Re^5: Lessons learned from getting to 100% with Devel::Cover
by stvn (Monsignor) on Jul 30, 2004 at 15:22 UTC
    That may just be a stupid example, but testing that die happens?! Why on Bob's less than green Earth would you nay should you do that? Testing your code should not ammount to testing the local perl installation.

    I think you misunderstood. The idea is not to test that die happened, but to test that in certain exceptional circumstances, your code will die. The errors you throw/return/raise and the conditions that lead to that happening, are just as much a part of your code as the rest of it.

    Not testing how your code handles an error, would be like an automaker just assuming the airbags, and crumple free zones work.

    -stvn
      I don't believe I did, you've just restated the same thing you claimed was not the purpose in a different manner. EXPR logicop die;. Doesn't seem too complicated to me.

      --
      I'm not belgian but I play one on TV.

        The idea here is to test whether EXPR ever actually becomes false — and particularly whether it becomes false on the input for which you expected it to do so. The question your test is asking is “assuming known bad input, will the program actually blow up as it should?” The alternative is that it will silently continue running with bad data.

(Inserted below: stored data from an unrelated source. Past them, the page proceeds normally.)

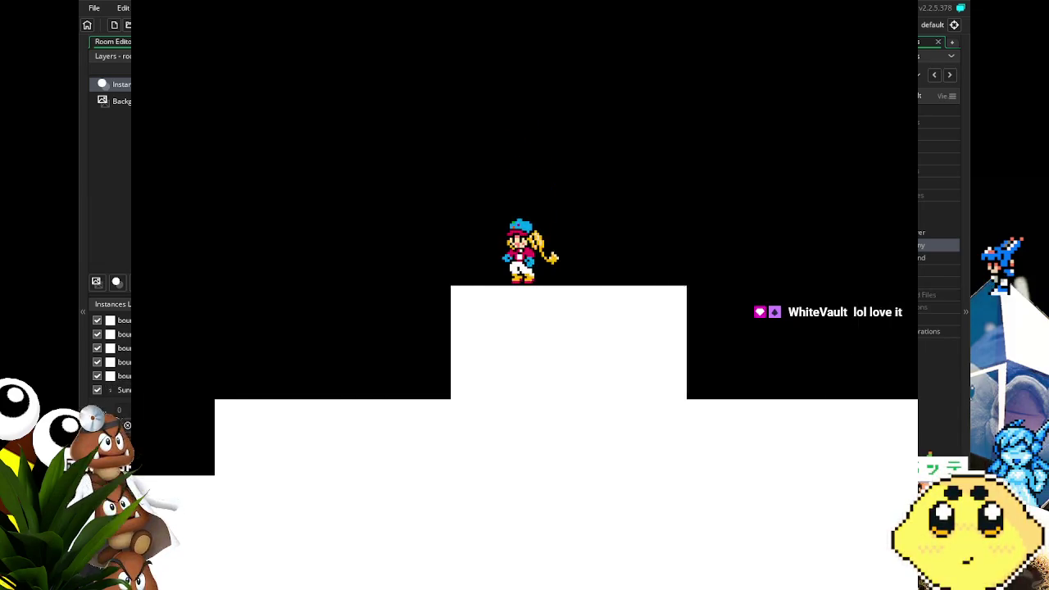
{"action": "key", "text": "space"}
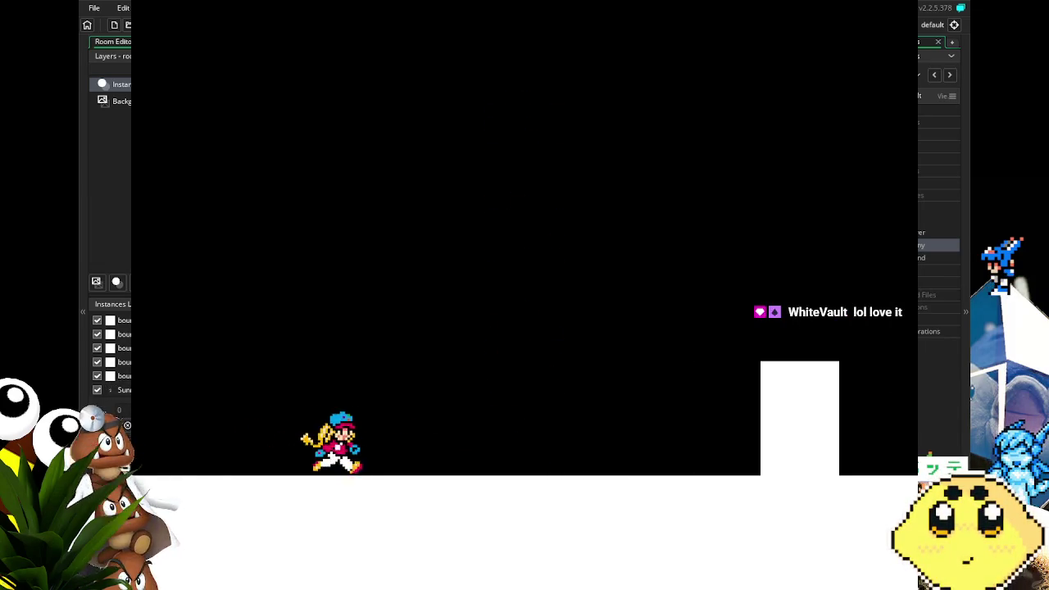
- Keep jumping across platforms toward the white block, then close the game and return to Aseprite
{"action": "key", "text": "space"}
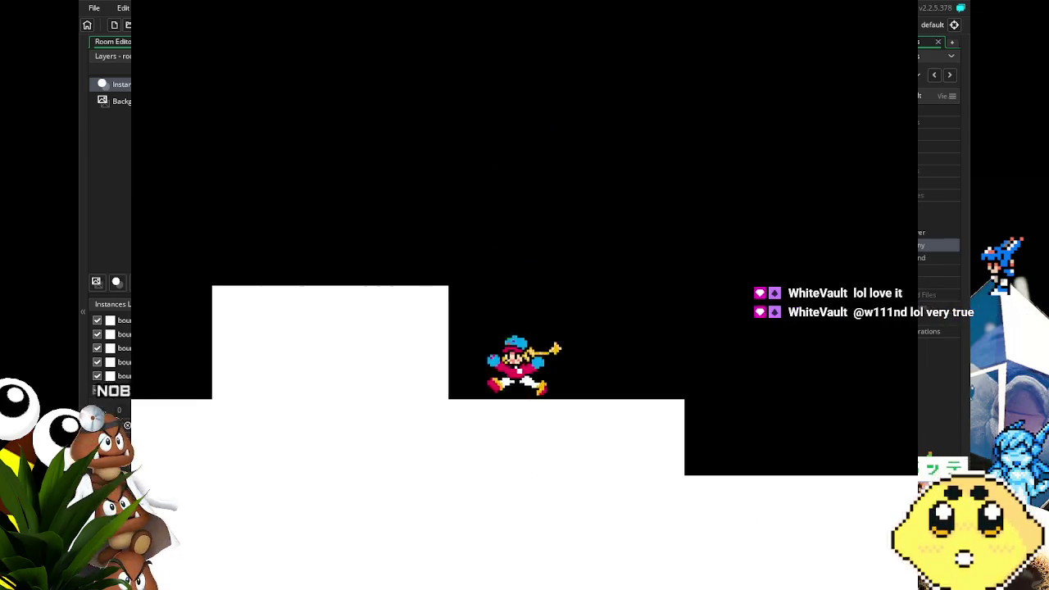
{"action": "key", "text": "space"}
{"action": "key", "text": "space"}
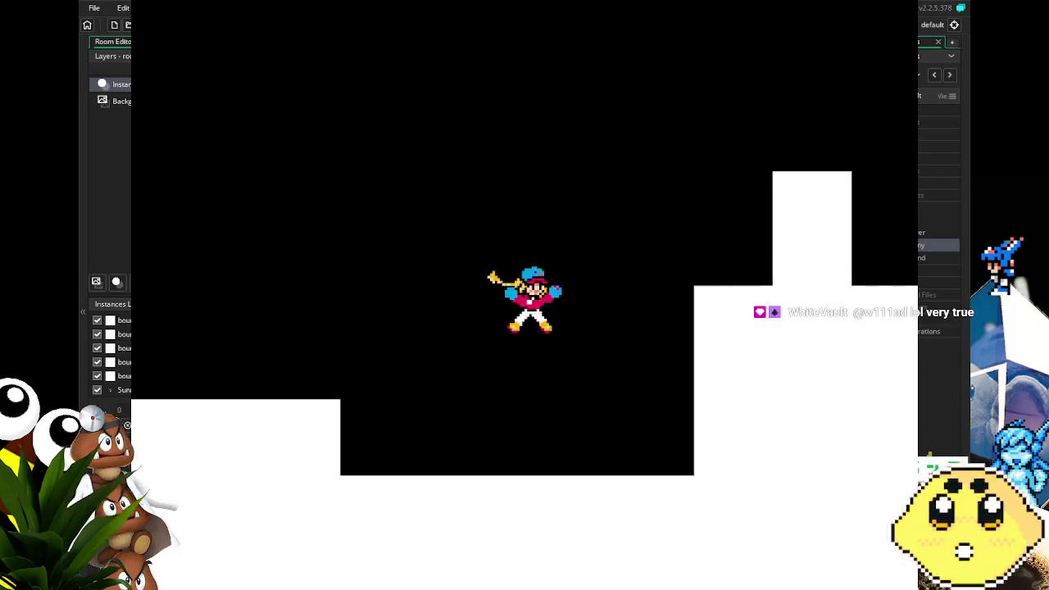
{"action": "key", "text": "space"}
{"action": "key", "text": "space"}
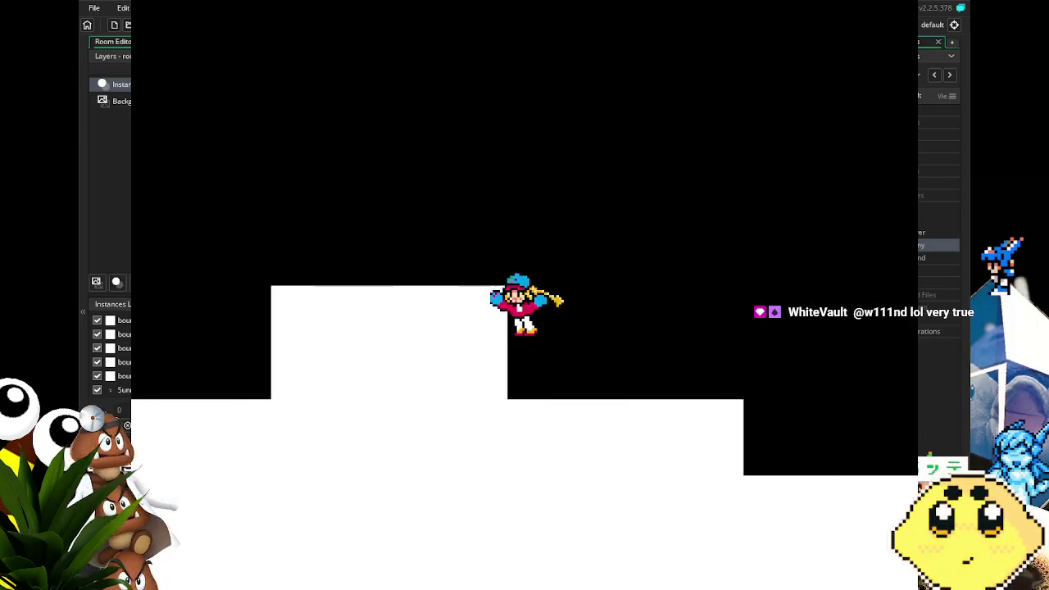
{"action": "key", "text": "space"}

        You should always check that your program not only works correctly with correct input, but also that it blows up where it should. If you wrote a square root function, the tests should not only check that you get 2 when you pass 4, but also that you get an exception when you pass -1 (unless we're talking complex numbers, but let's not take the example too far). It would be disastrous if you go into production with a square root function that happily produces a result (from among the set of real numbers, anyway) when passed -1.

        Makeshifts last the longest.

        EXPR logicop die;. Doesn't seem too complicated to me.

        It doesn't need to be complicated for you to still test it.

        Besides its less about testing a single line, and more about testing how that single line interacts with all the code that comes before and after that line and how they handles the circumstances which created the error condition.